VEGF has been thought to have a biphasic effect on endothelial cells, beneficial and harmful. One of the harmful effects of VEGF is inducing damage to endothelial cells. This is compatible with our finding that KD patients with CAL showed extremely high VEGF levels in the subacute stage in which CAL is detected by echocardiography. VEGF has been shown to support transendothelial migration of monocytes, like other proinflammatory cytokines (25). Recent in vitro studies have established that VEGF stimulates endothelial cells to produce NO (26–28). Furthermore, Tilton et al. (10) reported that VEGF mediates vascular dysfunction by producing increased superoxide and NO production. It has also been reported that endogenous NO production is enhanced in KD patients, and that NO plays a role in the development of coronary artery abnormalities in KD (29). Thus, it is possible that VEGF induces CAL in KD patients by promoting inflammation in vessel walls and/or by producing NO at the CAL.

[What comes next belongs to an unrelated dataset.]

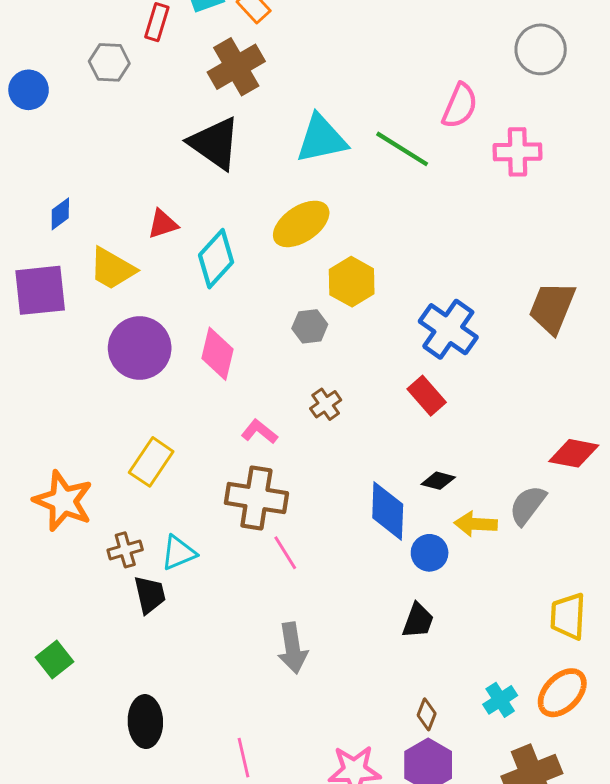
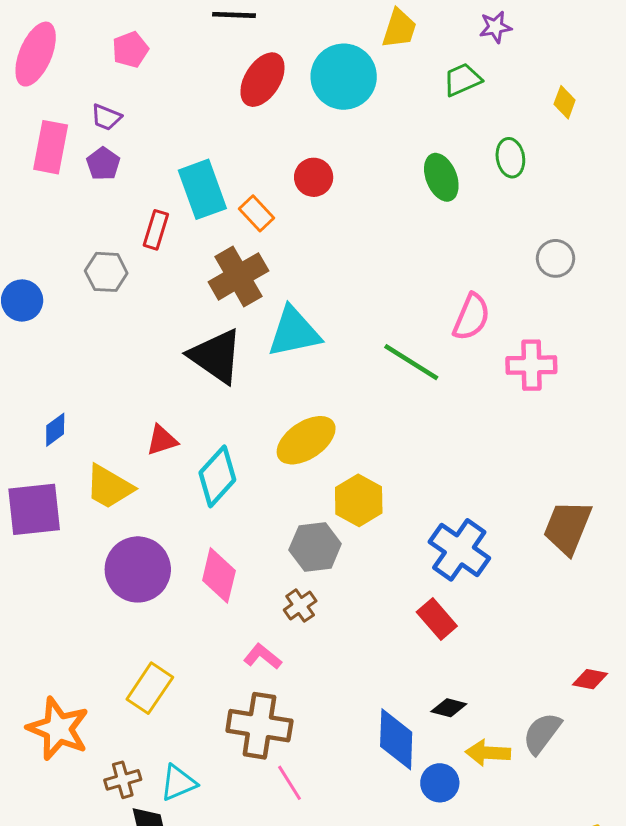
gray circle: (541, 49) -> (556, 258), size x0.7
cyan triangle: (321, 139) -> (294, 332), moved
gray hexagon: (310, 326) -> (315, 547), size x1.4
brown cross: (326, 404) -> (300, 606), moved
red diamond: (574, 453) -> (590, 679), size x0.7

In the subacute stage in KD, we found close relationships between the serum levels of VEGF and nitrite + nitrate, which are final products of NO (data not shown). Investigations of the association between VEGF and NO in KD patients with CAL are in progress.

Alternatively, elevated serum levels of VEGF in KD may be related to the restructuring of damaged vessel walls as a positive feedback mechanism. A remarkably activated system of coagulation and fibrinolysis, caused by endothelial cell damage, has been reported in patients with KD (30). Furthermore, Mohle et al. (31) reported that aggregated platelets may deliver VEGF to injured sites in the vascular system as a first step in vessel repair. In the present study, the KD patients whose serum VEGF levels increased from a low level in the acute stage to a higher level in the subacute stage eventually seemed to develop CAL. This suggests that VEGF has a reparative effect on the damaged coronary artery wall, and patients who failed to produce VEGF in the acute stage are therefore likely to develop CAL.

In conclusion, our data suggested that VEGF was involved in the pathogenesis of KD, especially in the formation of coronary artery aneurysm. VEGF may be a useful clinical predictor for CAL at the initiation of therapy. At present, however, there are no data to prove this possibility directly. Therefore, further in vitro study is currently under way to clarify the role of VEGF in KD.